[WORK REQUIRED] Copy out each line of the data that contains "across".

◆ ◆ ◆ ◆ ◆ ◆ ◆

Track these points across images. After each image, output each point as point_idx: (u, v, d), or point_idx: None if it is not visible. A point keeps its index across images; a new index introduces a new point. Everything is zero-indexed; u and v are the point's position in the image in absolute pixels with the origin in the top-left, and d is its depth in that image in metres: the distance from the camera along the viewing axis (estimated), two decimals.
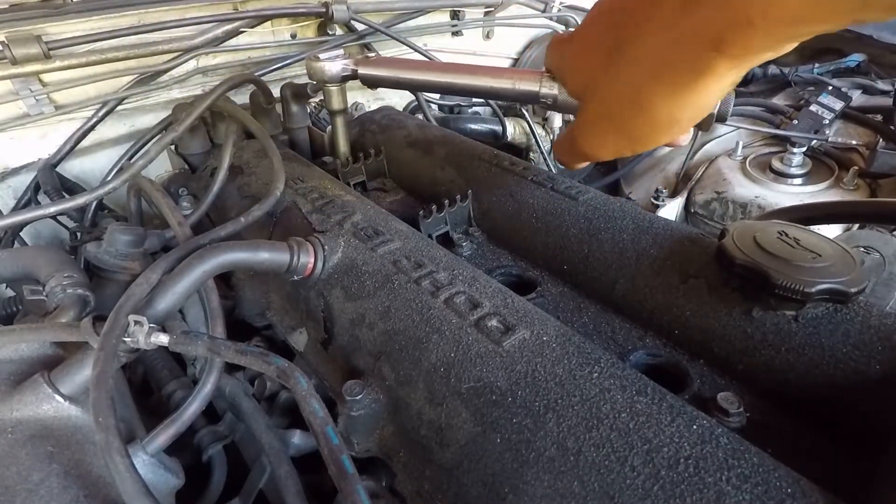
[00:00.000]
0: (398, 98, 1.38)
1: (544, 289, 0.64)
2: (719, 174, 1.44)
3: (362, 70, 0.76)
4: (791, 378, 0.47)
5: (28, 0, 0.87)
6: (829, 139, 1.43)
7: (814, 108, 1.46)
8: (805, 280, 0.45)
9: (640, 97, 0.41)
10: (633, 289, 0.58)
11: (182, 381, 0.58)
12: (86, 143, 0.96)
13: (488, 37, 1.55)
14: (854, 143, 1.42)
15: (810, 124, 1.43)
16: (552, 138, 1.57)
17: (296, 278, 0.57)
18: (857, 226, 1.14)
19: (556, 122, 1.58)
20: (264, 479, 0.50)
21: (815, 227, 0.57)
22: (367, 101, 1.31)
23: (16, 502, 0.38)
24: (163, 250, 0.67)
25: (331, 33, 1.19)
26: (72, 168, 0.99)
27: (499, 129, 1.45)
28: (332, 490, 0.44)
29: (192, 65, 1.02)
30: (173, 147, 0.91)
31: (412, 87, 0.83)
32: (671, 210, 1.41)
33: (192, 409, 0.46)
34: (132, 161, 0.92)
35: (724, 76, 0.37)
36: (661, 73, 0.39)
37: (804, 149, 1.38)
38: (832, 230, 1.16)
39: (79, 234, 0.79)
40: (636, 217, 0.63)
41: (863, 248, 1.09)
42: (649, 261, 0.57)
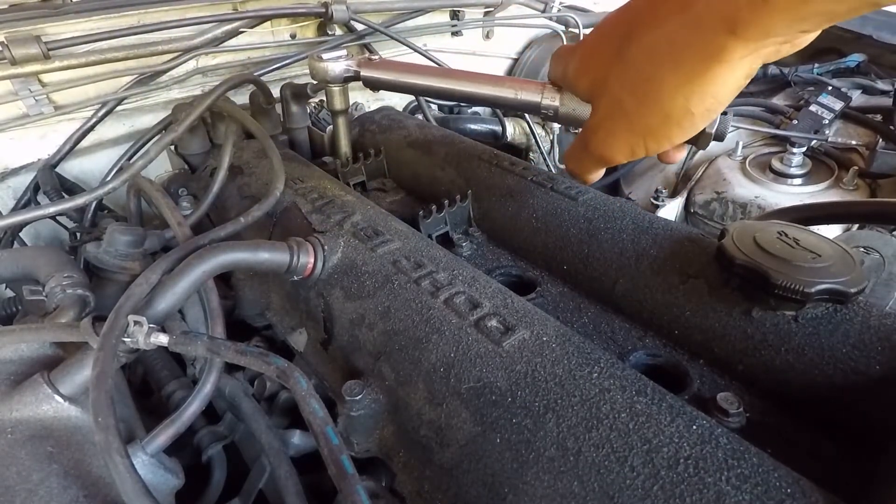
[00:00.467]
0: (398, 98, 1.38)
1: (544, 289, 0.64)
2: (719, 174, 1.44)
3: (365, 72, 0.76)
4: (791, 378, 0.47)
5: (28, 0, 0.87)
6: (829, 139, 1.43)
7: (814, 108, 1.46)
8: (805, 280, 0.45)
9: (652, 87, 0.40)
10: (633, 289, 0.58)
11: (182, 382, 0.58)
12: (85, 143, 0.96)
13: (488, 37, 1.55)
14: (854, 143, 1.42)
15: (810, 124, 1.43)
16: (552, 138, 1.56)
17: (296, 278, 0.57)
18: (857, 226, 1.14)
19: (556, 123, 1.58)
20: (264, 479, 0.50)
21: (815, 227, 0.57)
22: (367, 101, 1.31)
23: (16, 502, 0.38)
24: (163, 250, 0.67)
25: (330, 33, 1.19)
26: (71, 168, 0.99)
27: (498, 129, 1.45)
28: (332, 490, 0.44)
29: (191, 65, 1.02)
30: (173, 147, 0.91)
31: (414, 92, 0.83)
32: (671, 210, 1.41)
33: (192, 409, 0.46)
34: (132, 161, 0.92)
35: (738, 64, 0.36)
36: (674, 59, 0.38)
37: (804, 149, 1.38)
38: (832, 230, 1.16)
39: (78, 235, 0.79)
40: (636, 217, 0.63)
41: (863, 249, 1.09)
42: (649, 261, 0.57)
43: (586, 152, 0.51)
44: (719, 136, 0.49)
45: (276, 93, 0.95)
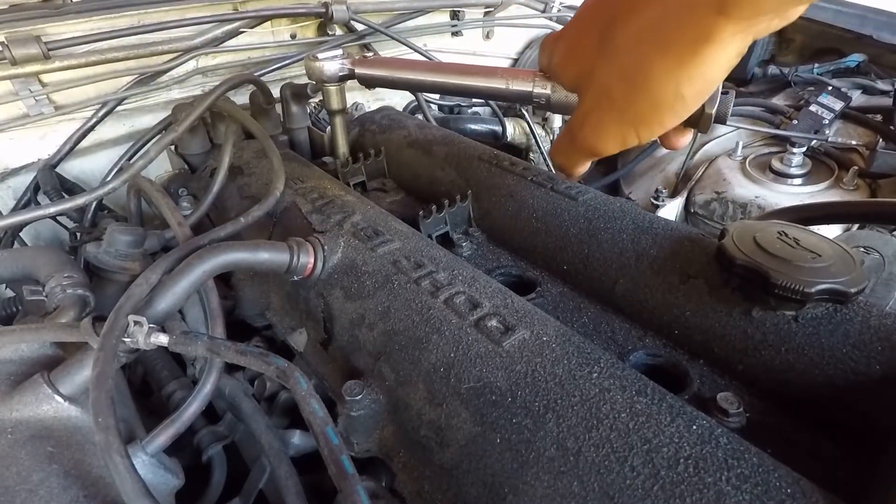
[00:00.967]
0: (398, 98, 1.38)
1: (544, 289, 0.64)
2: (719, 174, 1.44)
3: (359, 70, 0.76)
4: (791, 378, 0.47)
5: (28, 0, 0.87)
6: (829, 139, 1.42)
7: (814, 108, 1.46)
8: (805, 280, 0.45)
9: (640, 73, 0.39)
10: (633, 289, 0.57)
11: (182, 382, 0.58)
12: (85, 143, 0.96)
13: (488, 37, 1.55)
14: (854, 143, 1.42)
15: (810, 124, 1.43)
16: (552, 138, 1.56)
17: (296, 278, 0.57)
18: (857, 226, 1.14)
19: (556, 123, 1.58)
20: (264, 479, 0.50)
21: (815, 227, 0.57)
22: (367, 101, 1.31)
23: (16, 503, 0.38)
24: (163, 250, 0.67)
25: (330, 33, 1.19)
26: (71, 168, 0.99)
27: (499, 129, 1.45)
28: (332, 490, 0.44)
29: (191, 65, 1.02)
30: (173, 147, 0.91)
31: (408, 87, 0.83)
32: (671, 210, 1.41)
33: (192, 409, 0.46)
34: (132, 161, 0.92)
35: (729, 43, 0.35)
36: (662, 43, 0.37)
37: (804, 149, 1.38)
38: (832, 230, 1.16)
39: (79, 235, 0.79)
40: (636, 217, 0.63)
41: (863, 248, 1.08)
42: (649, 261, 0.57)
43: (574, 146, 0.49)
44: (721, 118, 0.46)
45: (276, 93, 0.95)
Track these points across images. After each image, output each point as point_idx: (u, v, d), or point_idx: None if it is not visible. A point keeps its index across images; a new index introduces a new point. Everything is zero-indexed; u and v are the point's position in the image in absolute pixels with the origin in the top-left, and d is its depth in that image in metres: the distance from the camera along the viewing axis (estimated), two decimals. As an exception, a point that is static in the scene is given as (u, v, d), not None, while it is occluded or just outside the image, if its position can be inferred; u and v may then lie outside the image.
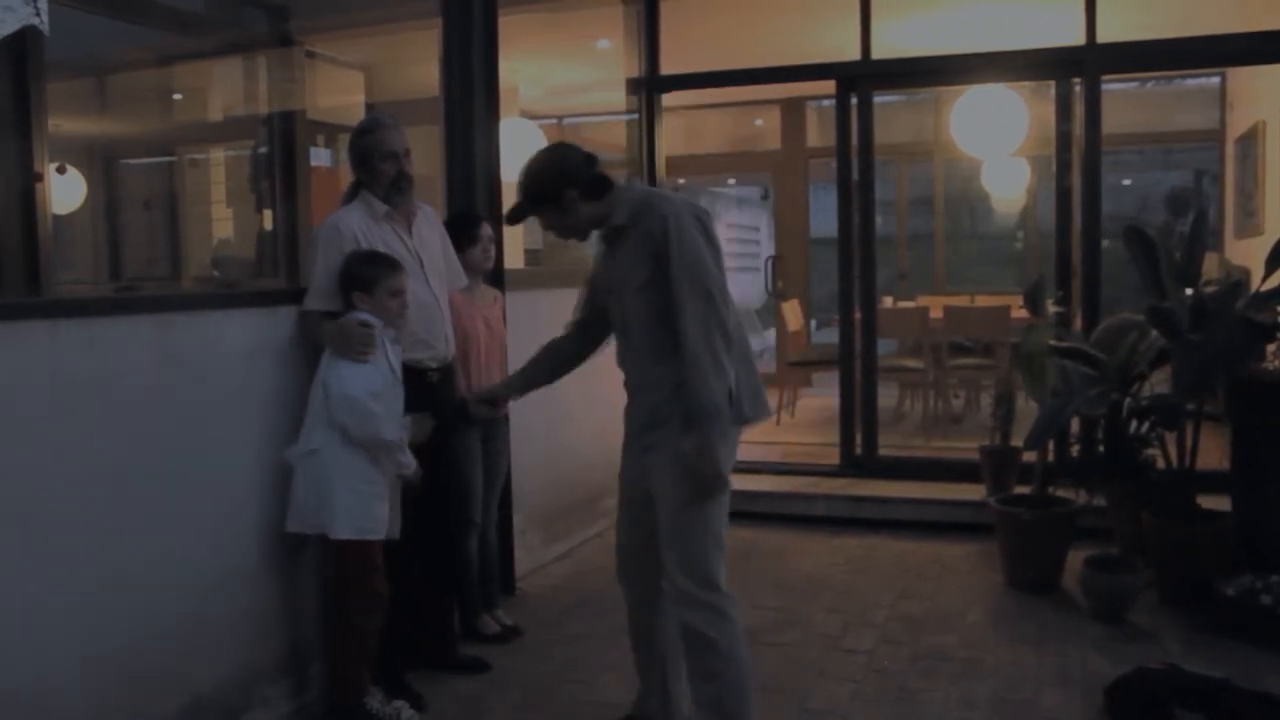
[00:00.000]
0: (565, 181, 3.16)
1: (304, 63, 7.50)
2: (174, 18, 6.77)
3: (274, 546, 3.64)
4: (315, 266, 3.71)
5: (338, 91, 8.17)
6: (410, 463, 3.62)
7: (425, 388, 3.86)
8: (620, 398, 3.40)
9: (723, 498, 3.18)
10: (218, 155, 8.56)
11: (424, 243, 3.94)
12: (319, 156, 8.52)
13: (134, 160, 8.85)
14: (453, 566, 4.23)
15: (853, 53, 6.46)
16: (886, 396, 7.51)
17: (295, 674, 3.75)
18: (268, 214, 7.36)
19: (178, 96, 8.36)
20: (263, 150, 7.45)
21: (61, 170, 6.79)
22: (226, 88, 8.02)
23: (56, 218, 6.01)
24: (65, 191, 7.15)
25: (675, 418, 3.11)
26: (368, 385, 3.46)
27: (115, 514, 3.06)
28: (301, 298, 3.71)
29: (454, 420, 4.11)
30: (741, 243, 18.21)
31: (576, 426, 5.84)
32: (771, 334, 12.24)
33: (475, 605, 4.48)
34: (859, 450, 6.73)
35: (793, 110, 11.15)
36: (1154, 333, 4.80)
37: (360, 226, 3.75)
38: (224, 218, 8.36)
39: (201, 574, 3.37)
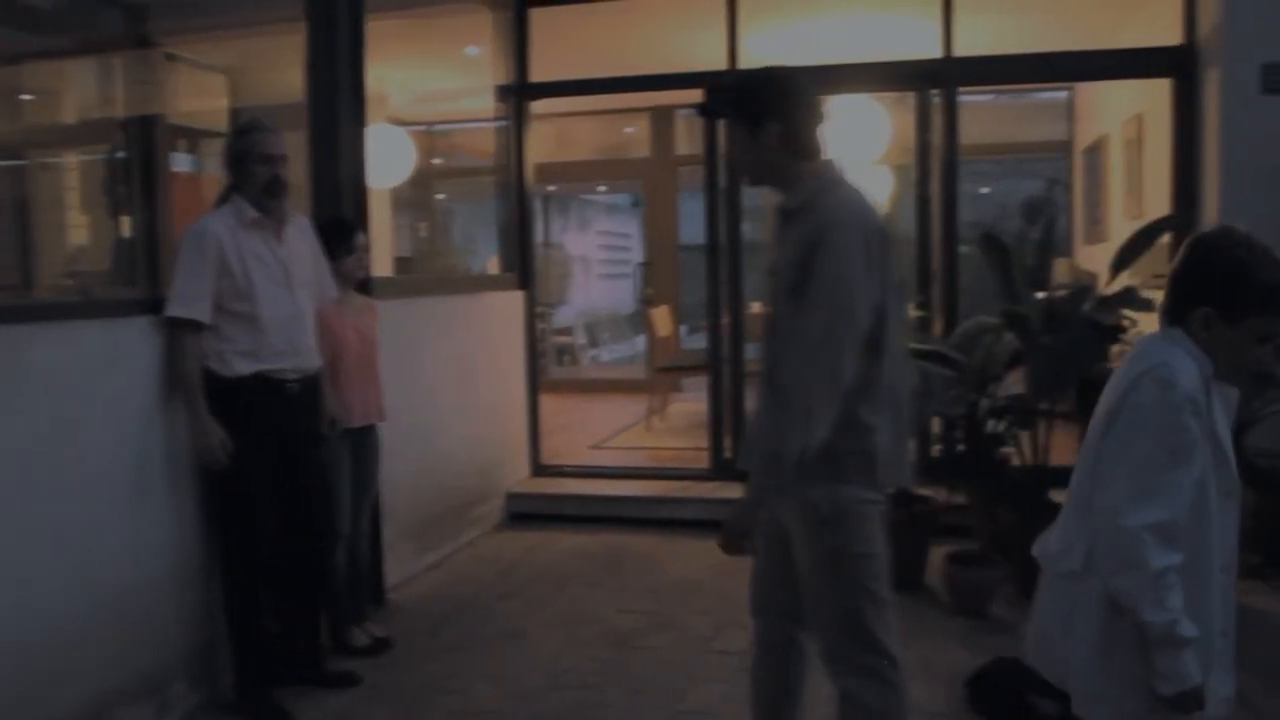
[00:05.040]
0: (775, 109, 2.61)
1: (164, 65, 7.30)
2: (23, 15, 6.53)
3: (146, 552, 3.58)
4: (179, 272, 3.65)
5: (200, 95, 7.96)
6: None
7: (284, 399, 3.82)
8: (492, 404, 3.37)
9: (871, 558, 2.67)
10: (72, 159, 8.26)
11: (293, 252, 3.89)
12: (181, 162, 8.29)
13: (-20, 164, 8.49)
14: (320, 579, 4.16)
15: (719, 62, 6.55)
16: (755, 400, 7.62)
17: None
18: (126, 221, 7.15)
19: (28, 97, 8.05)
20: (120, 155, 7.24)
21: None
22: (81, 89, 7.76)
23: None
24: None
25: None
26: (1168, 505, 2.02)
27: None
28: (161, 307, 3.63)
29: (319, 431, 4.06)
30: (612, 249, 18.32)
31: (448, 434, 5.80)
32: (642, 340, 12.33)
33: (344, 618, 4.41)
34: (729, 454, 6.82)
35: (662, 118, 11.25)
36: (1009, 335, 4.97)
37: (227, 232, 3.70)
38: (80, 224, 8.07)
39: (75, 584, 3.29)
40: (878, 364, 2.56)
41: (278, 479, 3.83)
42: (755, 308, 9.34)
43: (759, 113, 2.62)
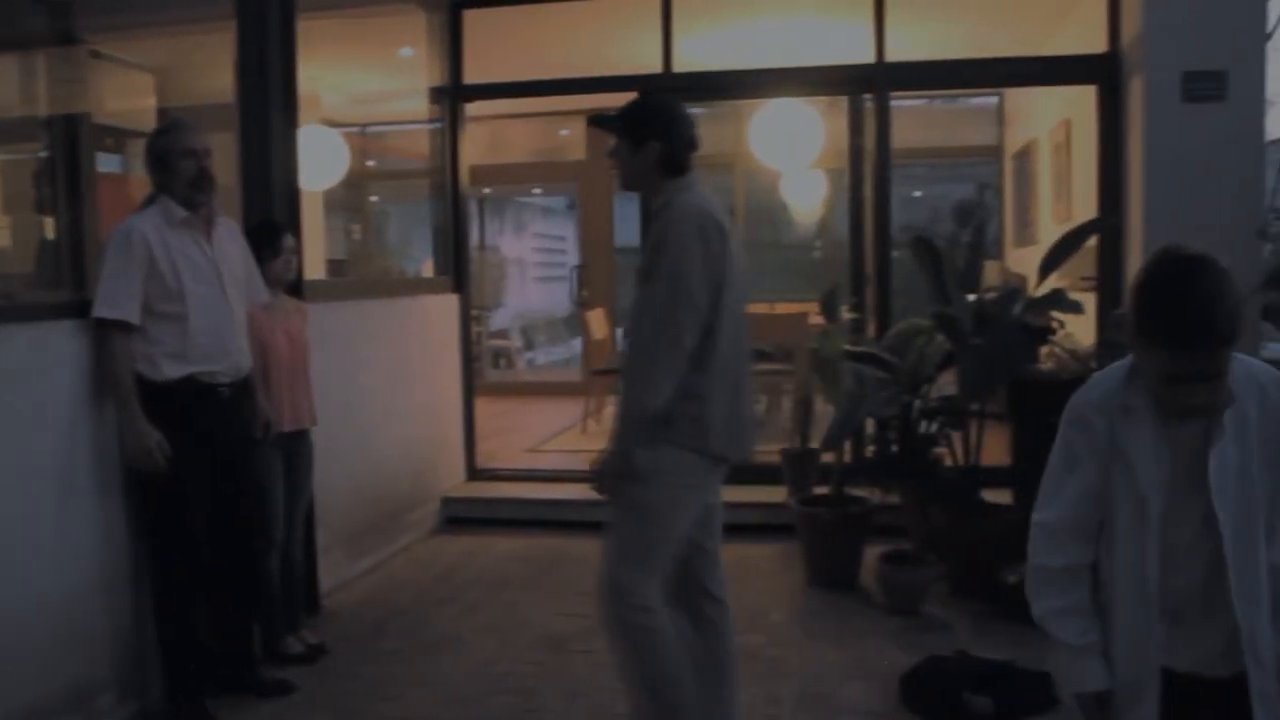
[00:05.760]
0: (655, 131, 3.08)
1: (89, 63, 7.15)
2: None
3: (74, 558, 3.50)
4: (105, 272, 3.58)
5: (128, 94, 7.81)
6: None
7: (217, 403, 3.76)
8: (427, 408, 3.37)
9: (663, 521, 3.10)
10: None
11: (223, 254, 3.84)
12: (109, 163, 8.14)
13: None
14: (254, 586, 4.10)
15: (655, 66, 6.57)
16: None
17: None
18: (51, 222, 6.99)
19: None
20: (44, 154, 7.08)
21: None
22: (1, 86, 7.58)
23: None
24: None
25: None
26: (1051, 509, 2.16)
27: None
28: (88, 309, 3.56)
29: (252, 435, 4.01)
30: (547, 252, 18.28)
31: (381, 439, 5.75)
32: (578, 342, 12.31)
33: (278, 625, 4.35)
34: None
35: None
36: (940, 337, 5.03)
37: (155, 232, 3.64)
38: (0, 226, 7.88)
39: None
40: (712, 341, 2.95)
41: (212, 483, 3.77)
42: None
43: (643, 133, 3.09)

◆ ◆ ◆ ◆ ◆ ◆ ◆

[THE COMPLETED TASK]
Track these points across images. After each image, output each point as point_idx: (u, v, d), or point_idx: None if it is not visible. A point keeps its index across images; a new index introduces a new point. Everything is zero-indexed; u and v are the point's position in the image in absolute pixels with the origin in the top-left, and d is its depth in that image in metres: the distance from the camera along the viewing axis (estimated), two decimals.
Track these points across images. After each image, output each point as point_idx: (u, v, d), or point_idx: None if it is not visible. A point keeps its index across images; a new index introduces a new point. Everything is zero-indexed; u and v are the point's position in the image in absolute pixels with the origin in the top-left, and d is its depth in that image in metres: the distance from the camera along the viewing axis (estimated), two decimals. As an exception, a point that is static in the scene is given as (u, v, d), not None, while it is occluded or just outside the image, if its position can be inferred; u and v may then lie outside the image.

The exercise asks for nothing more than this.